MSF began working in the former Soviet Union in December 1988 - carrying out emergency relief work in the aftermath of the earthquake in Armenia. In the early 90s, violent conflicts broke out in the countries of the former Soviet Union. The organization started basic health-care programs for the hundreds of thousands of displaced persons in the republics of Tajikistan, Azerbaijan and Armenia.
Today MSF runs both emergency and longer-term programs in nine CIS countries, where it often closely collaborates with local and national authorities as well as other humanitarian organizations.
Many of its current activities have evolved from past programs in the CIS, and thus are the result of accumulated expertise. Founded in 1971, Médecins Sans Frontières (MSF) is an independent, international medical relief organisation. Every year more than 2,000 volunteer doctors, nurses, and other professionals join MSF. These volunteers work hand in hand with some 10,000 national staff in over 80 countries worldwide. Together, they provide medical and humanitarian assistance to the victims of armed conflicts, epidemics, and other natural or man-made disasters.

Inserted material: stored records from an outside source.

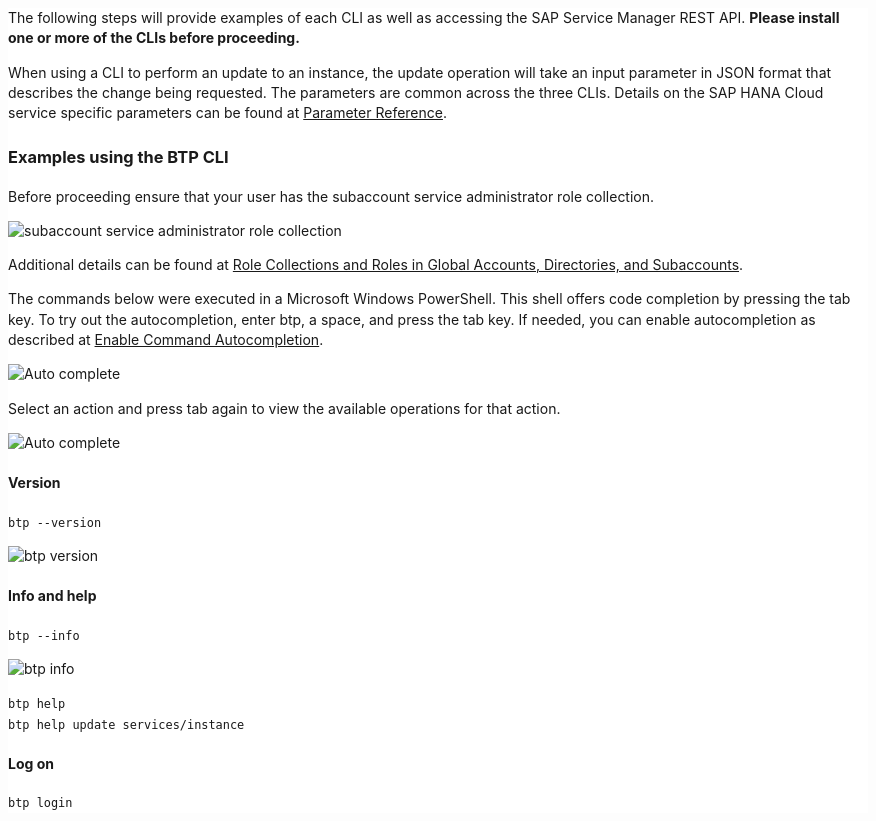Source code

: The following steps will provide examples of each CLI as well as accessing the SAP Service Manager REST API.  **Please install one or more of the CLIs before proceeding.**

When using a CLI to perform an update to an instance, the update operation will take an input parameter in JSON format that describes the change being requested.  The parameters are common across the three CLIs.  Details on the SAP HANA Cloud service specific parameters can be found at [Parameter Reference](https://help.sap.com/docs/HANA_CLOUD/9ae9104a46f74a6583ce5182e7fb20cb/13ed4d847bd3485c8b3ef2bc7b89ec79.html).  

### Examples using the BTP CLI
Before proceeding ensure that your user has the subaccount service administrator role collection.

![subaccount service administrator role collection](assign-role-collection.png)

Additional details can be found at [Role Collections and Roles in Global Accounts, Directories, and Subaccounts](https://help.sap.com/docs/btp/sap-business-technology-platform/role-collections-and-roles-in-global-accounts-directories-and-subaccounts).

The commands below were executed in a Microsoft Windows PowerShell.  This shell offers code completion by pressing the tab key.  To try out the autocompletion, enter btp, a space, and press the tab key.  If needed, you can enable autocompletion as described at [Enable Command Autocompletion](https://help.sap.com/docs/btp/sap-business-technology-platform/enable-command-autocompletion?version=Cloud). 

![Auto complete](auto-complete.png)

Select an action and press tab again to view the available operations for that action.

![Auto complete](auto-complete2.png)

#### Version

```Shell
btp --version
```

![btp version](btp-version.png)

#### Info and help

```Shell
btp --info
```

![btp info](btp-info.png)

```Shell
btp help
btp help update services/instance
```

#### Log on

```Shell
btp login
```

MSF operates on the principles of universal medical ethics and the right to humanitarian assistance regardless of race, religion, or political affiliation. In addition, MSF has a mandate to speak out and to advocate on issues where medical assistance is not enough to save lives. To maintain its independence, more than half of the organisation's funding comes from private donors. Other funding is provided by various international organisations and governmental institutions.